Editor's note: The Marine Recreational Fisheries Statistics Survey or MRFSS is a survey by the government that attempts to determine the number of fish that saltwater anglers catch. Anglers might remember being approached at the dock and being asked by a government worker to take a survey about the anglers' catch that day, and those workers are from MRFSS.
The government sometimes uses the data from the surveys to help determine bag limits for anglers. The MRFSS web site says: "The purpose of the Marine Recreational Fishery Statistics Survey is to establish a reliable data base for estimating the impact of marine recreational fishing on marine resources."

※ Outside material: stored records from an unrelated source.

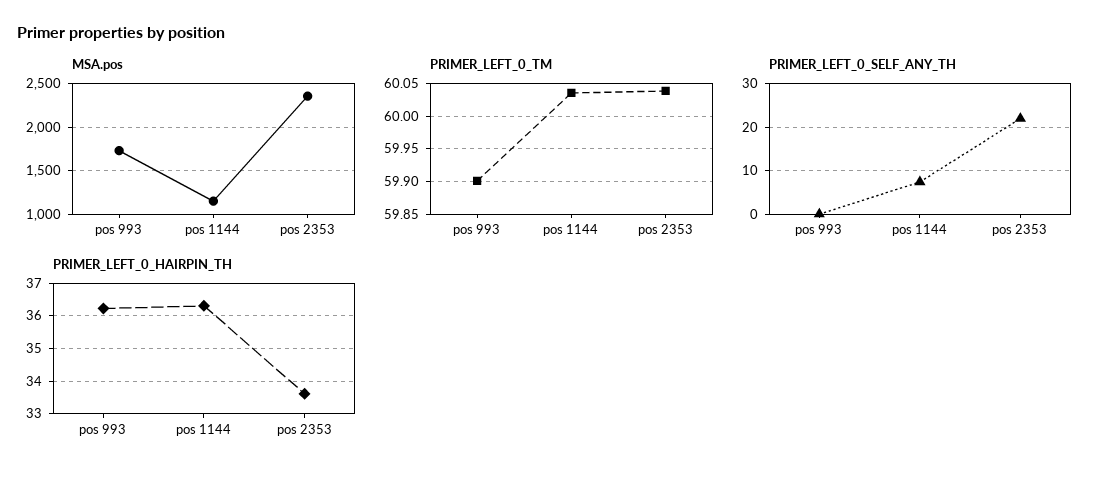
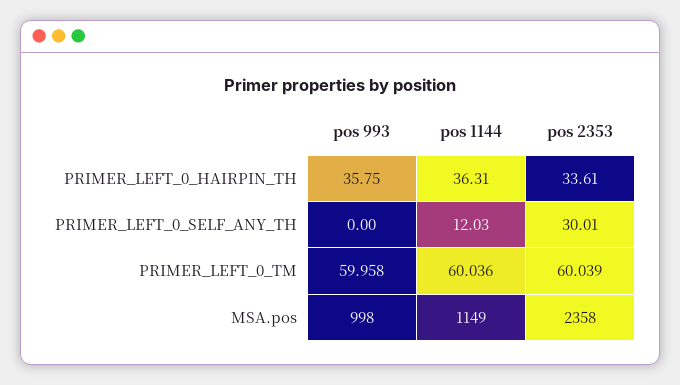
MSA.pos, pos 993: 1700 -> 998
PRIMER_LEFT_0_TM, pos 993: 59.9 -> 59.958
PRIMER_LEFT_0_SELF_ANY_TH, pos 1144: 8 -> 12.03
PRIMER_LEFT_0_SELF_ANY_TH, pos 2353: 22 -> 30.01
PRIMER_LEFT_0_HAIRPIN_TH, pos 993: 36.2 -> 35.75

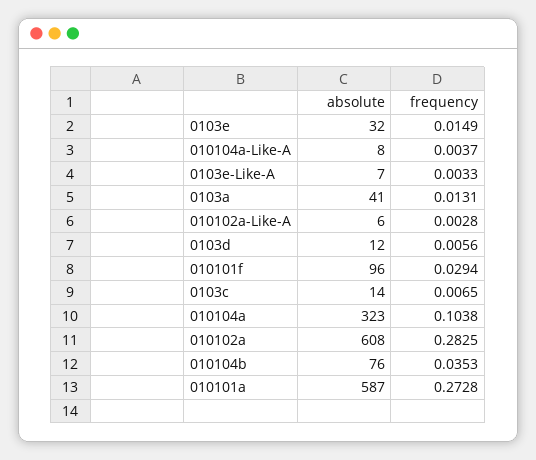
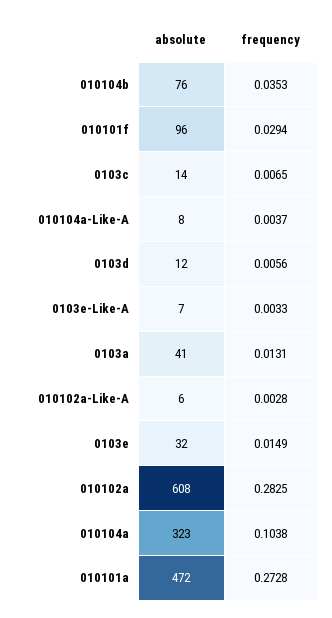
absolute, 010101a: 587 -> 472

But many in the recreational fishing industry and in recreational fishing conservation have criticized the survey as highly inaccurate. For example, MRFSS data said that less than 200 weakfish were caught in the entire state of New York during a recent year. Some individual anglers surely caught that many within days or less by themselves. And those data are helping to determine the weakfish bag limit?
The government seems to have agreed that MRFSS should be improved, because the recently reauthorized Magnuson-Stevens Act requires the National Oceanic Atmospheric Administration (NOAA) to overhaul its methods for collecting recreational fishing data. NOAA has begun the overhaul, and the below article announces that NOAA has formed a committee to lead the effort.
From the NOAA Fisheries Service:
A committee of fisheries managers and scientists from Fisheries, the interstate marine fisheries commissions, and the regional fishery management councils has been established to lead an upgrade of NOAA's recreational fishing statistics program. The structure and charge of the group, known as the Executive Steering Committee, was outlined in the Development Plan released publicly last month. Within the next several weeks, the Committee will review the effort's proposed governance structure, establish an operations team and develop a list of possible members, and begin setting milestones and timelines for issue specific work groups. The recently reauthorized Magnuson-Stevens Act gave NOAA Fisheries until January 2009 to implement an improved recreational data program.
Members of the executive Steering Committee include: John Boreman (NOAA Fisheries – Office of Science and Technology), Randy Fisher (Pacific States Marine Fisheries Commission), Bob Fletcher (NOAA's Marine Fisheries Advisory Committee and a recreational fisherman), Doug Mecum (NOAA Fisheries – Alaska Regional Office), Vince O'Shea (Atlantic States Marine Fisheries Commission), Kitty Simonds (Western Pacific Fishery Management Council), Larry Simpson (Gulf States Marine Fisheries Commission), and Nancy Thompson (NOAA Fisheries – Northeast Fisheries Science Center). Tom Gleason (NOAA Fisheries – Management and Budget) will serve as an ex offico member. An additional member may be added to represent the Caribbean region.